Dark Sky is an iPad and iPhone app that has one main focus and that is to tell you when the rain will start or stop. The app uses GPS to forecast rain or snow at your precise location for up to an hour. The app also has less precise forecasts for 24 hours. Dark Sky supports the Unites States including Hawaii, Alaska and Puerto Rico.
Dark Sky takes radar data from the National Oceanic and Atmospheric Administration (NOAA). NOAA has over 140 radar stations that collect weather data. The developers of Dark Sky download the raw binary data and then process it to not only make their predications but they also pass this data to the GPU to create beautiful images of the storms. Dark Sky also uses the GPU to predict the storm's track and create smooth animations of how the storm will behave.

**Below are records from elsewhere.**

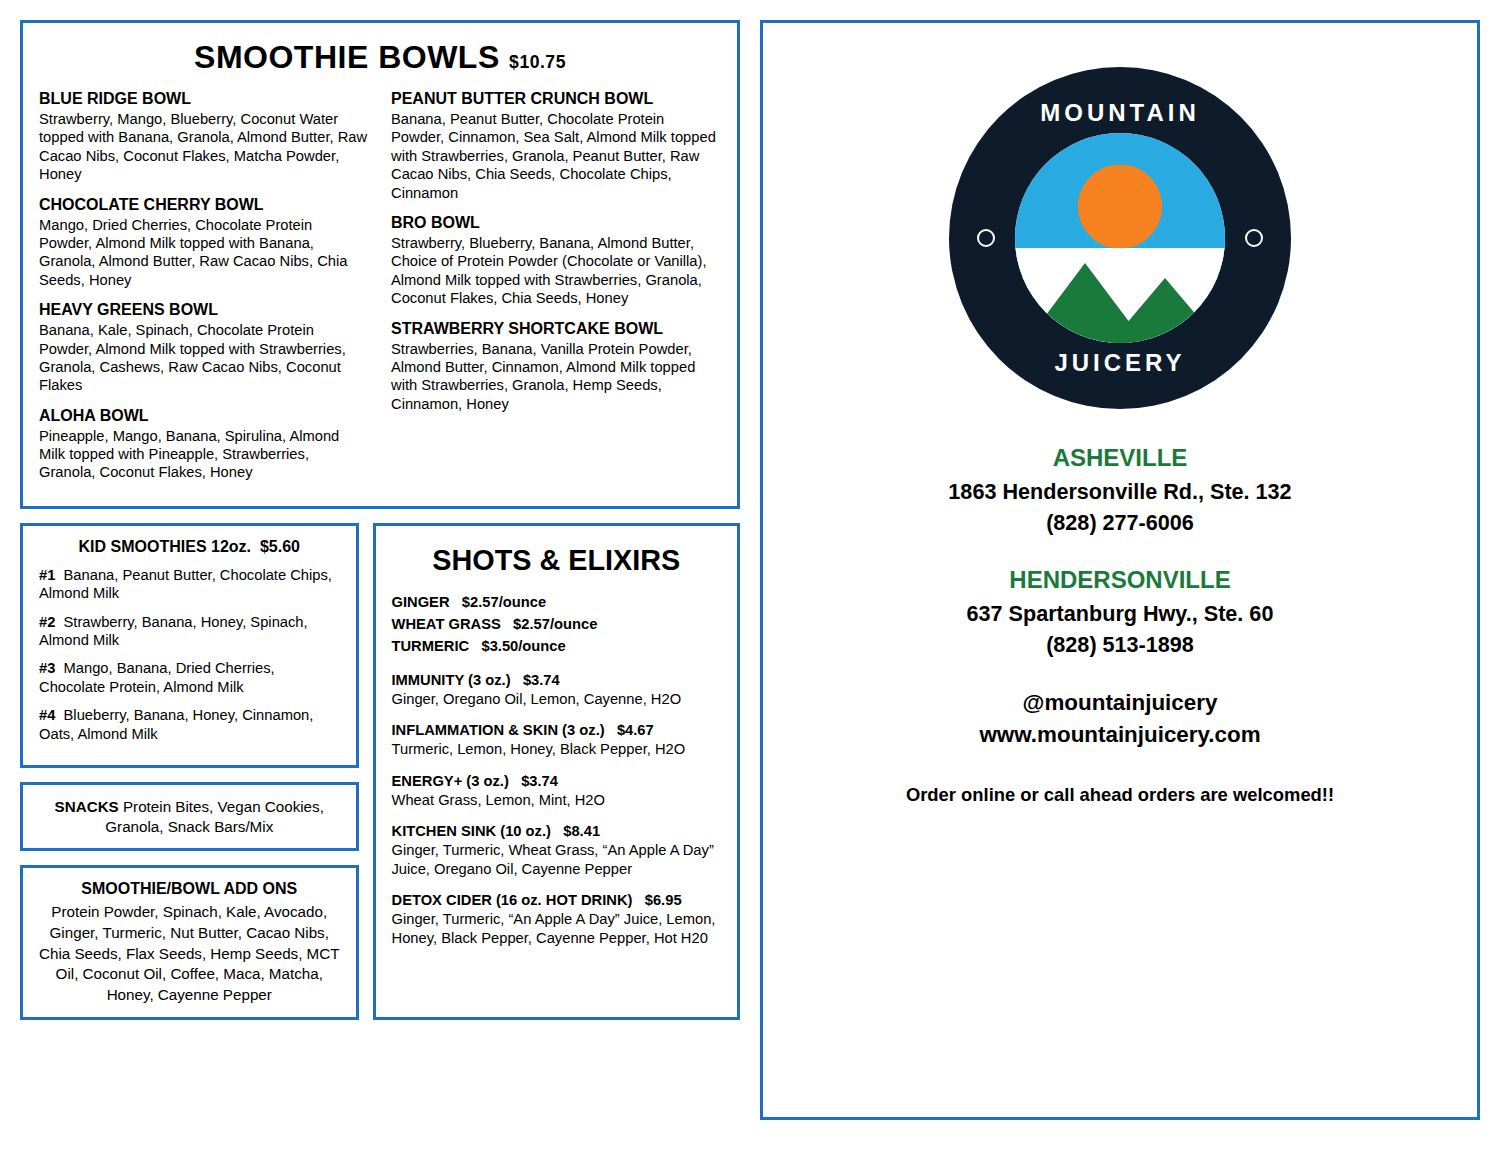SMOOTHIE BOWLS $10.75
Blue Ridge Bowl
Strawberry, Mango, Blueberry, Coconut Water topped with Banana, Granola, Almond Butter, Raw Cacao Nibs, Coconut Flakes, Matcha Powder, Honey
Chocolate Cherry Bowl
Mango, Dried Cherries, Chocolate Protein Powder, Almond Milk topped with Banana, Granola, Almond Butter, Raw Cacao Nibs, Chia Seeds, Honey
Heavy Greens Bowl
Banana, Kale, Spinach, Chocolate Protein Powder, Almond Milk topped with Strawberries, Granola, Cashews, Raw Cacao Nibs, Coconut Flakes
Aloha Bowl
Pineapple, Mango, Banana, Spirulina, Almond Milk topped with Pineapple, Strawberries, Granola, Coconut Flakes, Honey
Peanut Butter Crunch Bowl
Banana, Peanut Butter, Chocolate Protein Powder, Cinnamon, Sea Salt, Almond Milk topped with Strawberries, Granola, Peanut Butter, Raw Cacao Nibs, Chia Seeds, Chocolate Chips, Cinnamon
Bro Bowl
Strawberry, Blueberry, Banana, Almond Butter, Choice of Protein Powder (Chocolate or Vanilla), Almond Milk topped with Strawberries, Granola, Coconut Flakes, Chia Seeds, Honey
Strawberry Shortcake Bowl
Strawberries, Banana, Vanilla Protein Powder, Almond Butter, Cinnamon, Almond Milk topped with Strawberries, Granola, Hemp Seeds, Cinnamon, Honey
KID SMOOTHIES 12oz. $5.60
#1 Banana, Peanut Butter, Chocolate Chips, Almond Milk
#2 Strawberry, Banana, Honey, Spinach, Almond Milk
#3 Mango, Banana, Dried Cherries, Chocolate Protein, Almond Milk
#4 Blueberry, Banana, Honey, Cinnamon, Oats, Almond Milk
SNACKS Protein Bites, Vegan Cookies, Granola, Snack Bars/Mix
SMOOTHIE/BOWL ADD ONS
Protein Powder, Spinach, Kale, Avocado, Ginger, Turmeric, Nut Butter, Cacao Nibs, Chia Seeds, Flax Seeds, Hemp Seeds, MCT Oil, Coconut Oil, Coffee, Maca, Matcha, Honey, Cayenne Pepper
SHOTS & ELIXIRS
GINGER $2.57/ounce
WHEAT GRASS $2.57/ounce
TURMERIC $3.50/ounce
IMMUNITY (3 oz.) $3.74
Ginger, Oregano Oil, Lemon, Cayenne, H2O
INFLAMMATION & SKIN (3 oz.) $4.67
Turmeric, Lemon, Honey, Black Pepper, H2O
ENERGY+ (3 oz.) $3.74
Wheat Grass, Lemon, Mint, H2O
KITCHEN SINK (10 oz.) $8.41
Ginger, Turmeric, Wheat Grass, “An Apple A Day” Juice, Oregano Oil, Cayenne Pepper
DETOX CIDER (16 oz. HOT DRINK) $6.95
Ginger, Turmeric, “An Apple A Day” Juice, Lemon, Honey, Black Pepper, Cayenne Pepper, Hot H20
MOUNTAIN
JUICERY
ASHEVILLE
1863 Hendersonville Rd., Ste. 132
(828) 277-6006
HENDERSONVILLE
637 Spartanburg Hwy., Ste. 60
(828) 513-1898
@mountainjuicery
www.mountainjuicery.com
Order online or call ahead orders are welcomed!!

You can watch a video of the animation here:
Of course wonderful images and smooth animations are nice, but does the app really do a good job of telling you if it will start or stop raining in the next few minutes? I have been using the app for several weeks now and the answer is Yes, for the most part. If a storm is moving Dark Sky does a very good job of telling you when the rain will begin, or if it is already raining, when it will slack up or end. However, if you happen to be in that unlucky situation where the storm literally starts right overhead, then Dark Sky takes a few minutes to understand how the storm is behaving.
This happened to me one afternoon as I was leaving work. At first, Dark Sky said it was just sprinkling when it was pouring and the wind was blowing the rain sideways. But this was only a minute or so into the storm. After a few minutes the app caught up and not only showed the magnitude of the rain fall, but corrected the near term history to show that it had been heavy rain not sprinkling.
Since I only had a small compact umbrella with me, my next question was when would it slack up? After a few minutes, Dark Sky predicted the heavy rain would change to light rain in 7 minutes. As it was Friday afternoon, many of us gathered in the lobby watching the pouring rain were eager to leave. Several people without umbrellas decided that the prediction I was reading from the Dark Sky app wasn't a good reason to hang around the lobby on a Friday afternoon and rushed out into the rain without umbrellas. I waited the 7 minutes and strolled out to my car in a light rain. According to Dark Sky, I could have waited another 10 minutes and the rain would have stopped. But it was Friday and I did have a small umbrella.
Over several weeks of use, I can say I am very pleased with the app. It does a much better job of giving me information on the storms around me than the other weather apps on my iPhone. I also love the radar images and the animation of the storm data. If it is not raining near you, Dark Sky will offer up a link to a location where it is raining and you can observe someone else's storm.
Dark Sky is $3.99 in the Apple App Store. I rate it 5 out of 5 stars.